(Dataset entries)

BEGIN

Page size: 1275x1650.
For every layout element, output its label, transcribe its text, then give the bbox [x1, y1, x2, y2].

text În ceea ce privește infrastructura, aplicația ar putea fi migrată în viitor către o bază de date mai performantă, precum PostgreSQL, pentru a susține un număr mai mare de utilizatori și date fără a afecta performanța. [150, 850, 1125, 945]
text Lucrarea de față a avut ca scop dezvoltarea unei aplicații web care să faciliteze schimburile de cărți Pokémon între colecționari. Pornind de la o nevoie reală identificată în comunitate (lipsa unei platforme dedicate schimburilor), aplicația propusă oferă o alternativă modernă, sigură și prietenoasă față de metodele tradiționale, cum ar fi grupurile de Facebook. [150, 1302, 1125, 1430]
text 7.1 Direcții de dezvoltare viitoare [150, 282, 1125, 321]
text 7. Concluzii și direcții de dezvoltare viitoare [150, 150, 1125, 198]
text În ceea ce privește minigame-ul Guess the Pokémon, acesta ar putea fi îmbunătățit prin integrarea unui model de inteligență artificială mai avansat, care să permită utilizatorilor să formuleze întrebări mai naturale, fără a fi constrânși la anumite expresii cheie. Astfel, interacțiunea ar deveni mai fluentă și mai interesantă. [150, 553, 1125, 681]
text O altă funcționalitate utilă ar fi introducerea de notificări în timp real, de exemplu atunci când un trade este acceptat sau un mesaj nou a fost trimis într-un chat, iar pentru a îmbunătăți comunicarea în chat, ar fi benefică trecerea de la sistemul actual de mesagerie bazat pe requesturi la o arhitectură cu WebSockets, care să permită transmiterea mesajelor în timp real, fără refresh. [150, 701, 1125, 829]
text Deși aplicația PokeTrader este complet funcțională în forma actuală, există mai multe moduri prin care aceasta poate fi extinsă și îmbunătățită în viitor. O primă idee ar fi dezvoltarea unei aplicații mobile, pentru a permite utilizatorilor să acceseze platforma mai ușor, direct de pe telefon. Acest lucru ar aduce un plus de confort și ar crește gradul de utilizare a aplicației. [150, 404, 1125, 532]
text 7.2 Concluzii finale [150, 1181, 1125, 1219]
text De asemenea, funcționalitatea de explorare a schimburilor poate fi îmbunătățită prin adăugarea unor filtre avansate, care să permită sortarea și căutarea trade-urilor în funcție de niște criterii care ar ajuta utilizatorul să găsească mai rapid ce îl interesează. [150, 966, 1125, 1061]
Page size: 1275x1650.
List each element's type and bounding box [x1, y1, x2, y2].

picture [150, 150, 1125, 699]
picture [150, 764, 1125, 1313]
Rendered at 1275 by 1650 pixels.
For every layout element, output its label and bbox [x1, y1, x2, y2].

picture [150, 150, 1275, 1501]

END

● PROBLEM TO SOLVE: What is needed is an exact copy of the line containing "For every layout element, output its label and" and each line after it, through the final line of the entries above.

● RESPONSE:
For every layout element, output its label and bbox [x1, y1, x2, y2].

picture [150, 150, 1275, 1501]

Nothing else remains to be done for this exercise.